Wer bezahlt das Pflegeheim?

Die Kosten für ein Pflegeheim werden anteilig von der gesetzlichen Pflegeversicherung getragen. Der verbleibende Eigenanteil (Investitionskosten, Unterkunft, Verpflegung und einrichtungseinheitlicher Eigenanteil EEE) muss vom Pflegebedürftigen selbst getragen werden. Bei unzureichendem Einkommen oder Vermögen kann Hilfe zur Pflege vom Sozialamt beantragt werden.

Welche Pflegegrade gibt es und was bedeuten sie?

In Deutschland gibt es fünf Pflegegrade (1–5), die den Grad der Beeinträchtigung der Selbstständigkeit beschreiben. Pflegegrad 1 entspricht geringen Beeinträchtigungen, Pflegegrad 5 schwersten Beeinträchtigungen mit besonderen Anforderungen an die Pflege. Die Einstufung erfolgt durch den Medizinischen Dienst (MD) anhand des Neuen Begutachtungsassessments (NBA).

Was bedeutet der einrichtungseinheitliche Eigenanteil (EEE)?

Der einrichtungseinheitliche Eigenanteil (EEE) ist der Anteil der Pflegekosten, den Bewohner in einem Pflegeheim selbst tragen, unabhängig vom Pflegegrad. Seit der Pflegereform 2022 wird der EEE durch Zuschüsse der Pflegeversicherung gemindert: Im ersten Jahr zahlt die Pflegekasse 15 Prozent Zuschlag, im zweiten Jahr 30 Prozent, im dritten Jahr 50 Prozent und ab dem vierten Jahr 75 Prozent Zuschlag auf den EEE. Dies entlastet langzeit-pflegebedürftige Bewohner erheblich. Neben dem EEE zahlen Bewohner auch Unterkunft, Verpflegung und Investitionskosten selbst.
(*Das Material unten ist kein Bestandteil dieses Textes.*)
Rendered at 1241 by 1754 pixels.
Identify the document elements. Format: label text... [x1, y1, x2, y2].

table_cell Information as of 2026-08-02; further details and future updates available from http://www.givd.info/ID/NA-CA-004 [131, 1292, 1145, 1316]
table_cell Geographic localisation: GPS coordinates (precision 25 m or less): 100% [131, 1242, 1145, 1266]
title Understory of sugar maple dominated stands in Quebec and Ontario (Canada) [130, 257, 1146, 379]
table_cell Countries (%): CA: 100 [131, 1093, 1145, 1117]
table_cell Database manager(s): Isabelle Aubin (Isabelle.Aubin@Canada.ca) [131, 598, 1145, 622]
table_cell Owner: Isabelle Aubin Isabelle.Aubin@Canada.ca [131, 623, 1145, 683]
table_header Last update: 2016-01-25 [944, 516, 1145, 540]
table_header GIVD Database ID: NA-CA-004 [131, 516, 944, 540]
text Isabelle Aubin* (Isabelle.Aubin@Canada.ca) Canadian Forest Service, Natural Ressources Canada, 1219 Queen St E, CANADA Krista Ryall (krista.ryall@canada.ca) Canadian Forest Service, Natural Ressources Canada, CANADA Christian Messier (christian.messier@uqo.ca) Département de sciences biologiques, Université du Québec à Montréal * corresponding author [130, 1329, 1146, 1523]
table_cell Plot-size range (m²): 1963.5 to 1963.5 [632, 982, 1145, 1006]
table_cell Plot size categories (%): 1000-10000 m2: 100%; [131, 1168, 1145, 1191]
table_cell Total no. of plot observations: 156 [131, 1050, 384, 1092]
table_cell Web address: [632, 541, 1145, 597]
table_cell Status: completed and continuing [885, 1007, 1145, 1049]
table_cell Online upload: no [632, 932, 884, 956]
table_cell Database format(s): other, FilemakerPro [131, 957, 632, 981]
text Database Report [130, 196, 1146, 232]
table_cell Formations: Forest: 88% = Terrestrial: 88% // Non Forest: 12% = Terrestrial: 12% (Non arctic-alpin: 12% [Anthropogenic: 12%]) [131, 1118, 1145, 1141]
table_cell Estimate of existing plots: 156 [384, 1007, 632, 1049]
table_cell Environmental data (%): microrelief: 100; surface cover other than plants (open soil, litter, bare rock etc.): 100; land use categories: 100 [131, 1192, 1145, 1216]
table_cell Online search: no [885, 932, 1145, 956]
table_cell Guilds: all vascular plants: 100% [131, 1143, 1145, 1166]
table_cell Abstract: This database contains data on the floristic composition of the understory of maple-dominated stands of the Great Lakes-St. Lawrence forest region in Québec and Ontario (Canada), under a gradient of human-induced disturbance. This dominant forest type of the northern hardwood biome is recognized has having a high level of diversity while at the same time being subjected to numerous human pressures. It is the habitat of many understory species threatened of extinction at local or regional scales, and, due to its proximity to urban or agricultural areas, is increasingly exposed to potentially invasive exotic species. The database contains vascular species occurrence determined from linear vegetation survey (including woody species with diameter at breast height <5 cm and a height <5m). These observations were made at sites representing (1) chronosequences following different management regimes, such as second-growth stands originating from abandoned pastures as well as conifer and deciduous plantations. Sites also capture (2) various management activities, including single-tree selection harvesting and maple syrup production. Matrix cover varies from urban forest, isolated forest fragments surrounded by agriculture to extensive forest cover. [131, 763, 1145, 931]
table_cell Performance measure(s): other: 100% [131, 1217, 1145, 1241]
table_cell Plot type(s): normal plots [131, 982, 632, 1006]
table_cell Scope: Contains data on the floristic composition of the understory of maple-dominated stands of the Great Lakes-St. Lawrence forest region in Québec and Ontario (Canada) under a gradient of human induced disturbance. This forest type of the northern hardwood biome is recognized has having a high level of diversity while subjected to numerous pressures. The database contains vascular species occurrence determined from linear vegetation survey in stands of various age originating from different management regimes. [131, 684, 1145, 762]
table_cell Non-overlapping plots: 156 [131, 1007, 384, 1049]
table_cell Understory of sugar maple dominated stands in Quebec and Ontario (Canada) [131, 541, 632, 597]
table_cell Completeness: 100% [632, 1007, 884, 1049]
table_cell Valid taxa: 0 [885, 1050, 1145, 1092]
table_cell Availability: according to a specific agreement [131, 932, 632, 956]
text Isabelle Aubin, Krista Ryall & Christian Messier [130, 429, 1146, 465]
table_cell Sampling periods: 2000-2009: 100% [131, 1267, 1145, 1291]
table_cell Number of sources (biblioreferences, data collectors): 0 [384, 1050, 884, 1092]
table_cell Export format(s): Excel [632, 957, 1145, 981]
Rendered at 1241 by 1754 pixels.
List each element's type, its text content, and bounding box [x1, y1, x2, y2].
Was ist Kurzzeitpflege und wann ist sie sinnvoll?

Kurzzeitpflege ermöglicht eine vorübergehende stationäre Unterbringung von bis zu acht Wochen pro Jahr – etwa nach einem Krankenhausaufenthalt, während einer Erholungsphase der pflegenden Angehörigen (Verhinderungspflege) oder bei einem akuten Pflegebedarf. Die Pflegeversicherung übernimmt bis zu 1.774 Euro jährlich für Kurzzeitpflege (§ 42 SGB XI); nicht genutztes Budget der Verhinderungspflege kann teilweise angerechnet werden. Viele Pflegeheime bieten spezielle Kurzzeitpflegeplätze an, die auf Sanoliste entsprechend ausgewiesen sind.

Was ist Demenzpflege und welche Anforderungen stellt sie an ein Pflegeheim?

Demenzpflege ist ein Spezialisierungsfeld der stationären Pflege für Menschen mit Alzheimer, vaskulärer Demenz und anderen kognitiven Erkrankungen. Einrichtungen mit Demenzkonzept bieten gesicherte Wohnbereiche (ohne Weglaufgefahr), milieu-therapeutisch gestaltete Umgebungen, Beschäftigungstherapie sowie ausgebildetes Pflegepersonal mit Demenz-Fortbildungen. Nach § 43c SGB XI erhalten Pflegebedürftige mit eingeschränkter Alltagskompetenz einen Betreuungszuschlag. Bei der Heimsuche für demenzkranke Angehörige ist das Demenzkonzept des Hauses ein entscheidendes Auswahlkriterium.